Aku dituduh seenaknya! aku mungkin bisa diam kemarin, karena memang aku bersalah telah menjatuhkan barang mahal di rumah ini, tapi kali ini tidak bisa! semuanya fitnah! dan aku merasa benar, jika aku diam artinya aku membenarkan fitnah yang tidak aku lakukan ini.

Sementara kakek selalu bilang padaku, "Nduk, meski kita miskin, jangan pernah gentar jika kamu tak bersalah, tunjukkan jika kamu memang benar, dan malu lah jika kamu melakukan kesalahan."

Itu adalah nasehat yang selalu aku pegang erat sampai saat ini, sesusah apapun hidupku, jangan pernah takut jika diri ini tak melakukan kesalahan, apalagi fitnah yang jelas-jelas adalah salah!

"Enggak Bu ... tapi memang benar saya tidak melakukan semua yang dituduhkan oleh Mbak Jeni," ucapku terus berusaha menyakinkan ibu mertuaku, meski ia justru malah semakin panas dan murka padaku.

"Buk lihat itu! lihai sekali ia bersandiwara, padahal tadi dengan berani ia melawanku dan mendorongku sampai jatuh dan lecet begini!" timpal wanita berambut pirang itu dengan penuh dusta, aku melawan? mendorong? mustahil!

"Ada apa ini? kenapa kalian malah berkumpul di ruang tengah?" ucap suara lelaki yang kukenal, itu suara Mas Rey.

Aku mengembangkan senyuman, tapi belum sempat aku berdiri dan meminta perlindungan padanya, Mbak Jeni berlari mendekati suamiku dengan kaki tertatih.

"Loh, Mbak kenapa? kok kakinya gitu?" tanyanya heran, aku hendak membuka suara tapi ibu mertua mencubit lenganku dan memperingatkan aku untuk diam membisu, entah kenapa keberanianku menjadi ciut saat ini, aku tak bisa berkata-kata dan hanya diam.

"Dek! ajarin istrimu untuk menghormati aku sebagai kakak iparnya, bisa-bisanya dia menjambak rambutku, memakiku, dan lalu mendorongku sampai seperti ini," rengek Mbak Jeni, semuanya yang ia katakan dipenuhi oleh dusta.

Mas Rey menoleh kearahku dengan tatapan meminta penjelasan, aku hanya menatapnya nanar dan berharap ia bisa melihat kebenaran di mataku.

Pria itu mendekat ke arahku, membuat ibu mertua menjauh tapi tetap dengan tatapan intimidasi terhadapku.

"Dek? bener yang dikatakan Mbak Jeni?" tanyanya, sungguh aku ternganga akan pertanyaan dari lelaki di depanku ini, ia ragu padaku?

"Gausah kamu tanyain lah Dek! namanya maling mana ada yang ngaku, kalo dia ngaku dengan jujur mungkin masalahnya udah selesai dari tadi!" timpal Mbak Jeni, tak tau lagi aku harus berkata seperti apa.

Lihai sekali iparku ini memainkan kata-kata dan membolak-balik fakta yang sebenarnya.

"Cukup Mbak!

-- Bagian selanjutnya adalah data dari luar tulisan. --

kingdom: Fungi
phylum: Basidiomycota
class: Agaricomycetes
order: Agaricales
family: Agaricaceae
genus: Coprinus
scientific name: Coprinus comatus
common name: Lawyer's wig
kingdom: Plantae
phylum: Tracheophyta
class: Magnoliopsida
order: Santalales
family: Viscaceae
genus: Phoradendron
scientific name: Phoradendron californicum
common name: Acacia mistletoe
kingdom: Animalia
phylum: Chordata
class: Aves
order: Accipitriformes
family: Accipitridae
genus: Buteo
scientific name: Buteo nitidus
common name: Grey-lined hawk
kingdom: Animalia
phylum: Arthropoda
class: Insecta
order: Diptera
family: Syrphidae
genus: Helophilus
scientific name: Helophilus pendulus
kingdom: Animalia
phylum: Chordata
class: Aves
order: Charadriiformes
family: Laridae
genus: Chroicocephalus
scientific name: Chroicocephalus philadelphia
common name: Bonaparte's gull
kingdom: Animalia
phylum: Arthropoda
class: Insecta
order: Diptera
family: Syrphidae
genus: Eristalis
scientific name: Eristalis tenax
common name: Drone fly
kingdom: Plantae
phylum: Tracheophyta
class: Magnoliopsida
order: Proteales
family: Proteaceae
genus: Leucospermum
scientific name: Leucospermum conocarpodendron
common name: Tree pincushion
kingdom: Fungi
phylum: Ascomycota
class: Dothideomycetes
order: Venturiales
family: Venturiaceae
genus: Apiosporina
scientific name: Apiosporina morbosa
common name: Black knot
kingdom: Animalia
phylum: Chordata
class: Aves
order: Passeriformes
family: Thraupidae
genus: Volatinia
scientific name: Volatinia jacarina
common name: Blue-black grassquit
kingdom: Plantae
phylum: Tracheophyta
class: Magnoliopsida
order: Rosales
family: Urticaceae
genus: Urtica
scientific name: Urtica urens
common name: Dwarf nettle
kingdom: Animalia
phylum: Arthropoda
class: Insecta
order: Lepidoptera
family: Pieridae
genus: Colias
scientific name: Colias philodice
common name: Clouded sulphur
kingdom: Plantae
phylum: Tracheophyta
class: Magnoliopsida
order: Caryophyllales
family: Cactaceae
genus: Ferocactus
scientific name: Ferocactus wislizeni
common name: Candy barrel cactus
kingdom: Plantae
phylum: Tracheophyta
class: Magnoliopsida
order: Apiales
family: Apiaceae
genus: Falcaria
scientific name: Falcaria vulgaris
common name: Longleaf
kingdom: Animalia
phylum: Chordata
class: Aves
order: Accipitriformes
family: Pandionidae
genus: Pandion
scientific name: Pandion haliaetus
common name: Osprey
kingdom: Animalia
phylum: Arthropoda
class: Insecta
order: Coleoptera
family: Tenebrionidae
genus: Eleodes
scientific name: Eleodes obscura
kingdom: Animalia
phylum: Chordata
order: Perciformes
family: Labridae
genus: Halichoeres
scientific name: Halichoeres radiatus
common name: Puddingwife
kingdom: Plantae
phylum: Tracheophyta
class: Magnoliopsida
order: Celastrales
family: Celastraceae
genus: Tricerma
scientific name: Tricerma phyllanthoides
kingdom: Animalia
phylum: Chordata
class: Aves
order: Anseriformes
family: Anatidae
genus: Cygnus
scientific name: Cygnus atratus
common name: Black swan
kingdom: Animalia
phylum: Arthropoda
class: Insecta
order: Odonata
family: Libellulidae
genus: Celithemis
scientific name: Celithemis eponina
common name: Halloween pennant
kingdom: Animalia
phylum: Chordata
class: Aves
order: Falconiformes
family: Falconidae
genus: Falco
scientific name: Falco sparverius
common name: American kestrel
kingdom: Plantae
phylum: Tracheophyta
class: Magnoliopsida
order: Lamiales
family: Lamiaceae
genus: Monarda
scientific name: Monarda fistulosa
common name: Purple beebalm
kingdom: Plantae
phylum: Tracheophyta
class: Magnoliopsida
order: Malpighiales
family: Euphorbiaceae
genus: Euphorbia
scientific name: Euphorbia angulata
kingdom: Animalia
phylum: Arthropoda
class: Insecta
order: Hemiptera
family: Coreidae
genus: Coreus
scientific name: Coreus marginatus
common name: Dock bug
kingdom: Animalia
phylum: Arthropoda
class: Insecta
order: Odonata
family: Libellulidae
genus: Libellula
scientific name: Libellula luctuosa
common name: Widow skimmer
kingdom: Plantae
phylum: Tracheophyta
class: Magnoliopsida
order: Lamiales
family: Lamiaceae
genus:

Mbak mending istirahat saja, sakit kan kakinya? biar aku yang nasehati istriku" tutur Mas Rey pada kakak perempuannya itu.

Ia kemudian membantuku berdiri untuk membawaku masuk ke dalam kamar kami berdua.

"Kamu pokoknya jangan percaya sama wanita munafik itu Dek! dia itu ular berbisa!" hasut Mbak Jeni, suamiku tetap tenang dan diam.

Entah apa yang ada dipikirannya saat ini, apakah penilaian suamiku terhadapku akan berubah? ekspresi wajahnya tampak sulit ditebak.

Aku selalu berpikir jika orang lain di dunia ini tak lagi percaya padaku, peduli padaku, atau menghargai diriku ini, aku tak apa! tak masalah! tak peduli! tapi aku mohon ... jangan Mas Rey, suamiku.

Lelaki bertubuh proposional itu menuntunku menuju kasur, ia membuang napasnya dengan kasar dan menatapku dingin. Tapi pria ini tak mengutarakan sepatah katapun, lelaki itu hanya terus menatapku.

"Mas ... ga percaya sama aku?" ucapku memulai pembicaraan.

"Percaya," jawabnya singkat, aku menghembuskan napas lega akan jawabannya.

"Tapi saya juga percaya dengan keluarga saya."